- EXTRACTED TEXT
Silos at Knobbe Feedyards, where ruminant nutritionist Dr. Fleck utilizes corn grown onsite and local distillers' grains in rations.  "The benefit of ruminants is that they can utilize a wide variety of feed sources," says Fleck. "This permits industry to use sources that would otherwise be wasted." 

Silos at Knobbe Feedyards, where ruminant nutritionist Dr. Fleck utilizes corn grown onsite and local distillers' grains in rations.  "The benefit of ruminants is that they can utilize a wide variety of feed sources," says Fleck. "This permits industry to use sources that would otherwise be wasted." 

I had the privilege of meeting four such families during the Nebraska Beef Experience, and each wowed me on some level.  Perhaps part of that awe is due in part to being a "city" girl, but I was genuinely impressed with the detail and care involved in each operation.  At Peregrine Ranch, tour-goers met Don and his two college-age daughters (one studies nursing, the other, business), and learned the painstaking measures the family takes to ensure cattle are stress-free and comfortable.  For example, calves are weaned from their mothers on the same pasture (as opposed to being separated), and when temperatures soar (as they tend to do at the edge of the Nebraskan Sandhills), compromising cattle comfort, they're fed Atlantic kelp as part of their rations.  According to Peregrine, it helps to reduce body temperature and therefor death in the summer months.

Ask ten people their definition of sustainability, and you'll get ten different answers.  After forty years on the job, Peregrine seems to have it down to a conservationist science: cattle graze from pasture to pasture (eight in total), allowing their bluegrass and chrome grass ample rest in the fragile, sandy environment.  He toured us through the natural environs surrounding the pastures, indicating that, in recent years, it had become rich with wildlife and was now a destination for other sport.  When winter rears its ugly head, says Peregrin, " we're blessed with soy and corn residue - run on that through winter and cut costs."

- RAW DATA
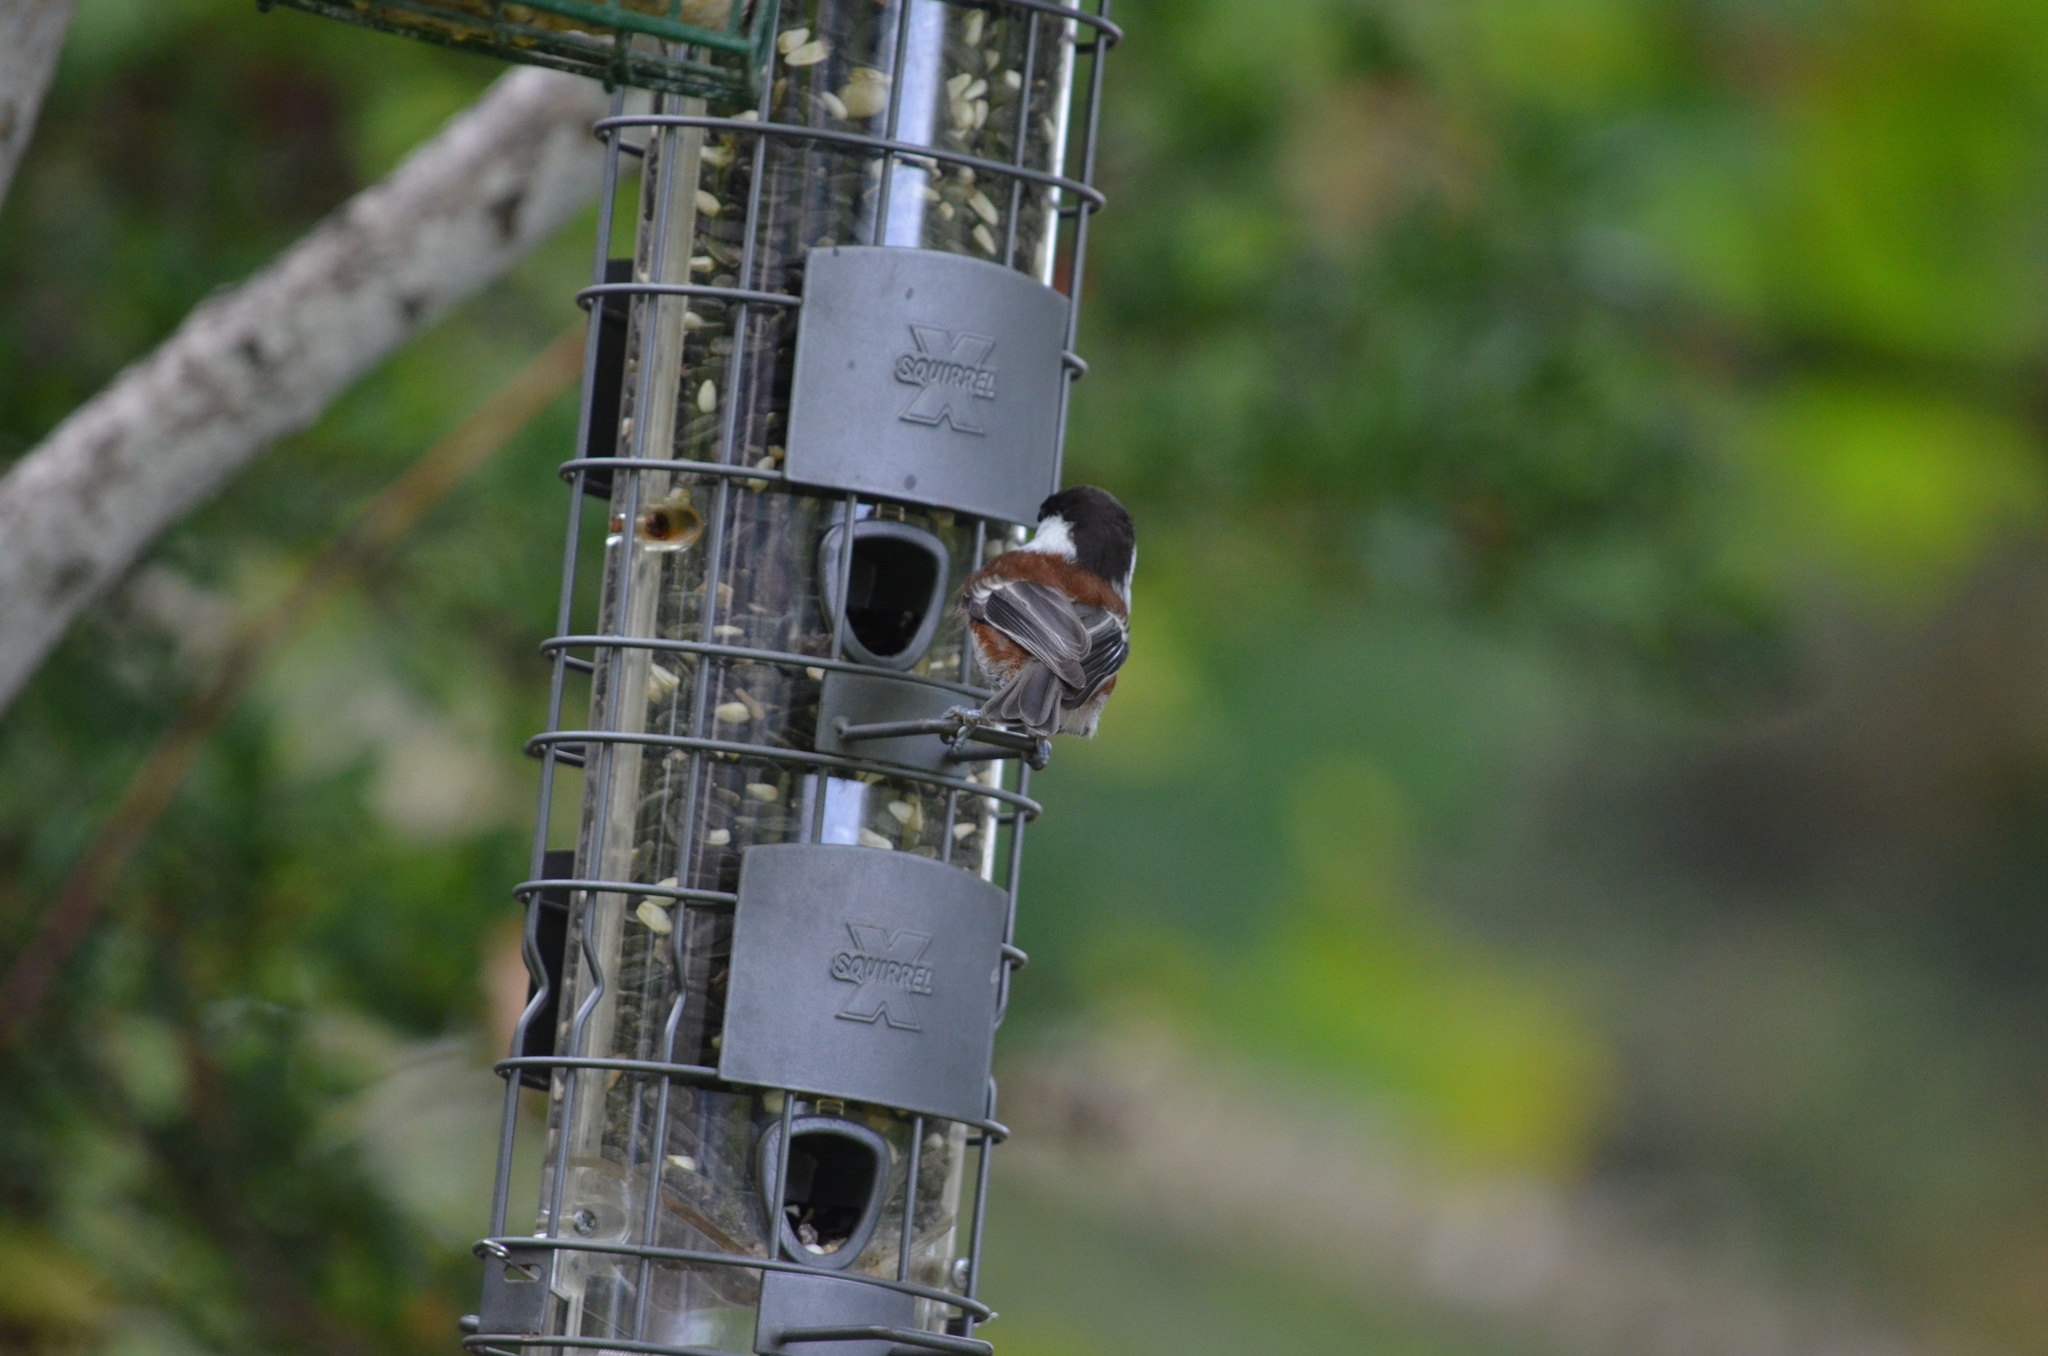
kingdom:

- PROBLEMS TO SOLVE
1. Transcribe the part of the Nebraska Beef Experience text starting with "I had the privilege" and going on through "the summer months.".
2. Decide whether each statement agrees with the Nebraska Beef Experience text, answering yes or no and quoting the words that settle it: (a) At Peregrine Ranch, calves are separated from their mothers when they are weaned. (b) Peregrine's cattle graze across eight pastures. (c) Dr. Fleck uses corn grown onsite in rations.
The material after the text is separate from it.

- SOLUTION SET
1.
I had the privilege of meeting four such families during the Nebraska Beef Experience, and each wowed me on some level.  Perhaps part of that awe is due in part to being a "city" girl, but I was genuinely impressed with the detail and care involved in each operation.  At Peregrine Ranch, tour-goers met Don and his two college-age daughters (one studies nursing, the other, business), and learned the painstaking measures the family takes to ensure cattle are stress-free and comfortable.  For example, calves are weaned from their mothers on the same pasture (as opposed to being separated), and when temperatures soar (as they tend to do at the edge of the Nebraskan Sandhills), compromising cattle comfort, they're fed Atlantic kelp as part of their rations.  According to Peregrine, it helps to reduce body temperature and therefor death in the summer months.

2.
(a) No: "calves are weaned from their mothers on the same pasture (as opposed to being separated)"
(b) Yes: "cattle graze from pasture to pasture (eight in total)"
(c) Yes: "Dr. Fleck utilizes corn grown onsite and local distillers' grains in rations"